I’ve seen a thriving downtown Waterville, and I don’t mean only when I drove through on the way to Mayflower Hill this morning.
Today’s drive-through passed the framework of the Lockwood Hotel, rising at the head of Main Street; people headed for their offices at Colby-owned 173 Main St.; lights on in Bill & Joan Alfond Main Street Commons; students clambering about the Colby Shuttle bound for morning classes. It brought to mind another version of a thriving downtown, the one I came to know when I arrived in Waterville in 1974.
Not to bore you with a history lesson, but more and more alumni came to the city after its heyday. Those who have known Waterville only in its economic malaise may be interested to know where it has been—and where it’s headed again.
In the 1970s Main Street was lined with stores and restaurants, and the sidewalks were filled with shoppers. Levine’s, Dunhams of Maine, Peter Webber Sports, Stern’s Department Store, Alvina & Delia, Waterville Hardware. Barber shops, shoe stores, jewelers. The mills were humming, jobs were plentiful, and paychecks were fat. But one day in 1997, steam abruptly stopped spewing from the stack at Kimberly-Clark, across the river. The paper mill was closed, never to reopen. The bottom had dropped out.
What followed was a steady decline as jobs disappeared and workers left. The result was the downtown that we came to know in recent years: empty storefronts, a 5 p.m. exodus, local leaders—including those from Colby—working hard to hold up the economy and people’s spirits. And then, in 2014, Colby and the Waterville community stepped up in a big way.

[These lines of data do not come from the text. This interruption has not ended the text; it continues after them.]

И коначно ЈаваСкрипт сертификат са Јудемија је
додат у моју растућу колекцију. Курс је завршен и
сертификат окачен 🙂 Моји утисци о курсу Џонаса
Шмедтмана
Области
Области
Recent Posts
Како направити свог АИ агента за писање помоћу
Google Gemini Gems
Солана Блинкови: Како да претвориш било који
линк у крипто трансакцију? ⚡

Most of us know that story, or at least the gist of it. A strong partnership with members of the Waterville and Maine community, some $75 million in Colby investment, and counting, has sparked a rejuvenation of Waterville’s downtown, and that, coupled with on-campus investments and employment, has pumped more than a billion dollars into the Maine economy. Private investment is rolling in. The Lockwood Hotel and the Paul J. Schupf Art Center are moving off the drawing board. The new Waterville isn’t a replica of the past; it’s a modern version of a small post-industrial city, with education, tech, and the arts helping to drive commerce.
I’m thrilled to see this tale of two cities unfold. If you haven’t been back to Waterville recently, you should come see it. Main Street is now testimony to what can be accomplished with vision, collaboration, and capital. And proof that optimism, joined with all three, can be a force for amazing change.